The case itself emerged from a rather technical dispute over the classification of ‘Harnstoffharz’, a substance used usually used as a glue for wooden doors, that Van Gend & Loos imported from Germany into the Netherlands. The Dutch Government had changed the classification of the substance, and as a consequence the duties due for the import of the substance increased. Van Gend & Loos claimed that with the increase, the Dutch government infringed the agreement made between the Member States in the European Treaties not to increase import duties. But did that agreement only concern Member States and was it only for the Commission to enforce it? Or could a company claim the right to oppose such increase before the Dutch court against its own government?  

Thanks to the preliminary ruling procedure the Dutch court hearing the case -uncertain as to the answer to the question on the basis of Dutch law- could ask the Court of Justice to rule on the question for the whole of the European Union. The director of the Legal Service of the Commission, the Frenchman Michel Gaudet, immediately understood the importance of the issue for the future of Europe, as he saw an important role for law and courts in the establishment of the common market. He tried to convince the Court to rule in favour of the rights of individuals and companies and to make the European Union a community based on law rather than government power.
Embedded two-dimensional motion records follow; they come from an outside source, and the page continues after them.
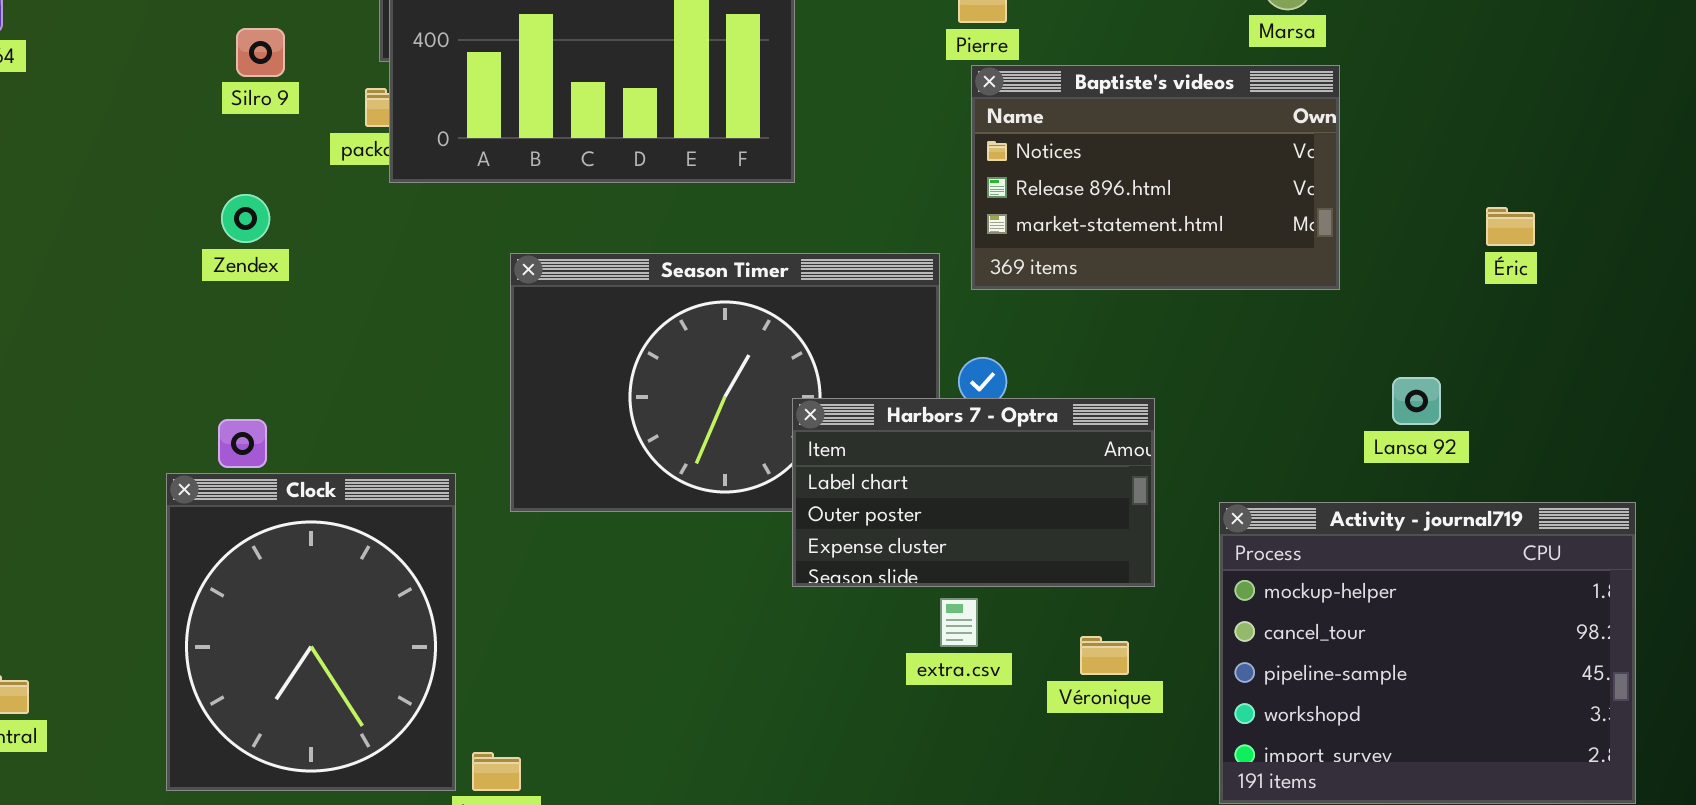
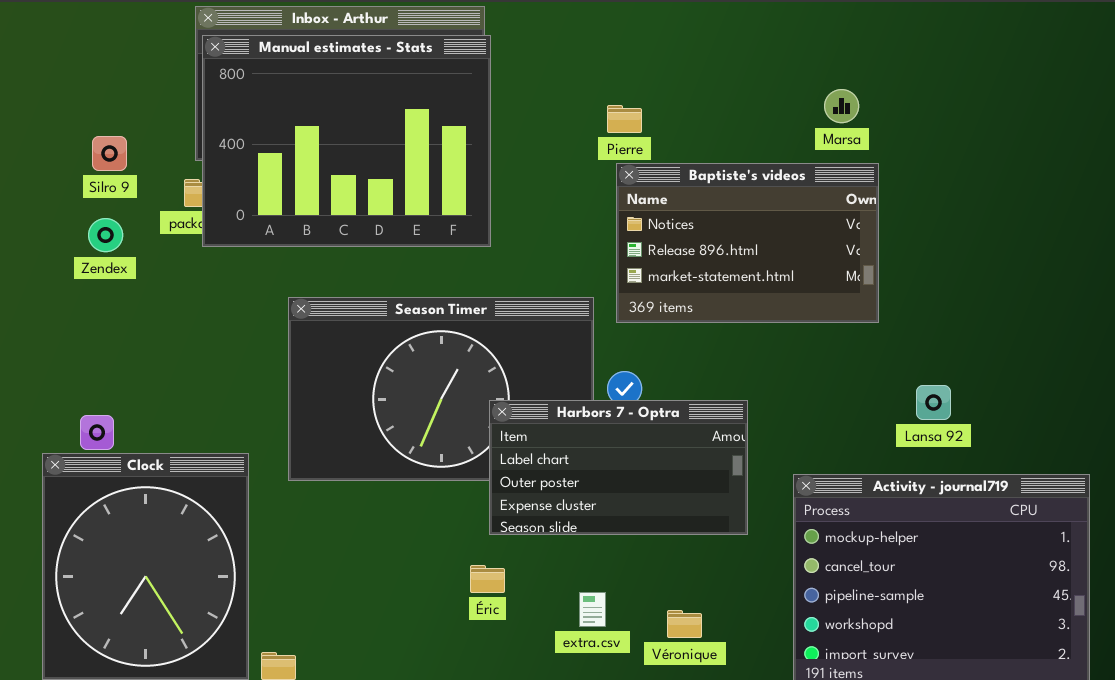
Zendex: [221,194,270,243] -> [88,218,123,252], moved
Éric: [1486,207,1535,246] -> [470,565,505,593], moved
extra.csv: [940,598,978,647] -> [579,592,606,627], moved
Véronique: [1080,636,1129,675] -> [667,610,702,638], moved

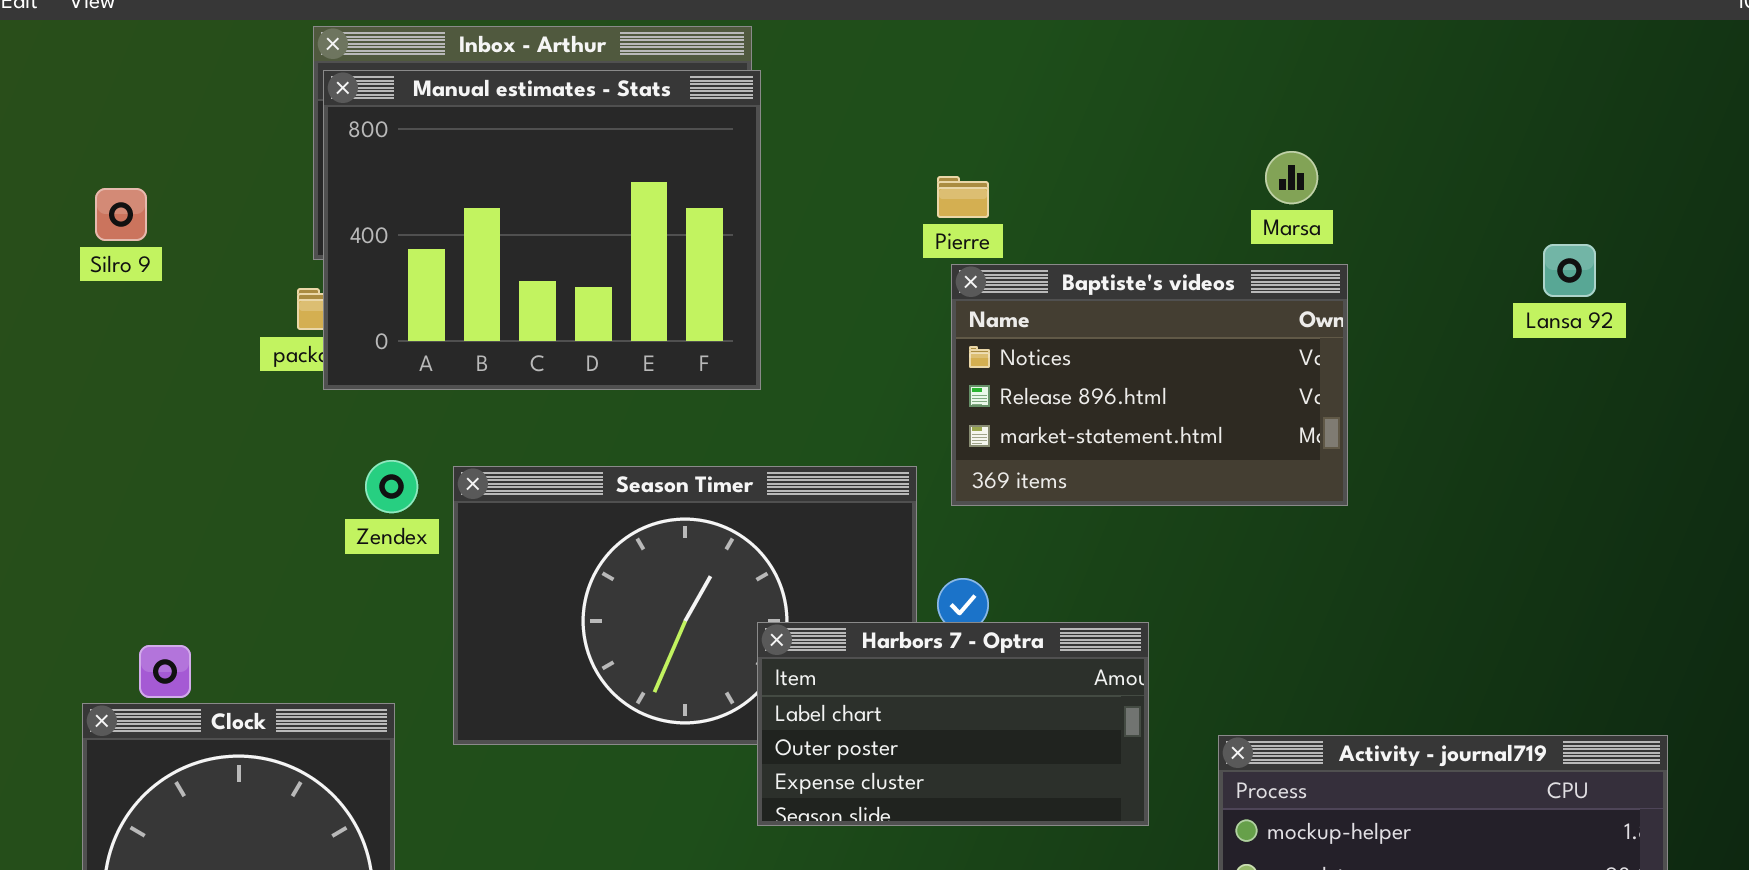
Silro 9: [92,136,127,171] -> [95,188,147,241], moved
Zendex: [88,218,123,252] -> [365,460,418,513], moved
Lansa 92: [916,385,951,420] -> [1543,244,1596,297], moved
We will never really know what happened during the délibéré: that mystery is safely kept in Luxembourg. But archival research does indicate that the Court was divided on the issue. In the end, following the lead of judges Lecourt and Trabucchi, a majority of 4-3 decided not to follow the advice of Advocate General Roemer, and found in favour of the ‘new legal order’ and the ‘direct effect’ of Article 12 EEC. Two years later, the Court of Justice completed the ‘new legal order’ in its Costa v ENEL decision, introducing the primacy of EU law. To this day, lawyers and historians disagree on whether and to what extent the decision was revolutionary and even an act of judicial activism, or rather followed from the Treaties and the system as it was designed and intended.

Even though the company Van Gend & Loos no longer exists, Article 12 EEC has been deleted from the Treaties, and import duties have been abolished in the internal market, Van Gend & Loos has not lost its relevance today. It lives on in the common imaginary of EU lawyers as the landmark decision introducing the notion of the new legal order integrated in the legal orders of the Member States and granting rights directly to individuals and companies.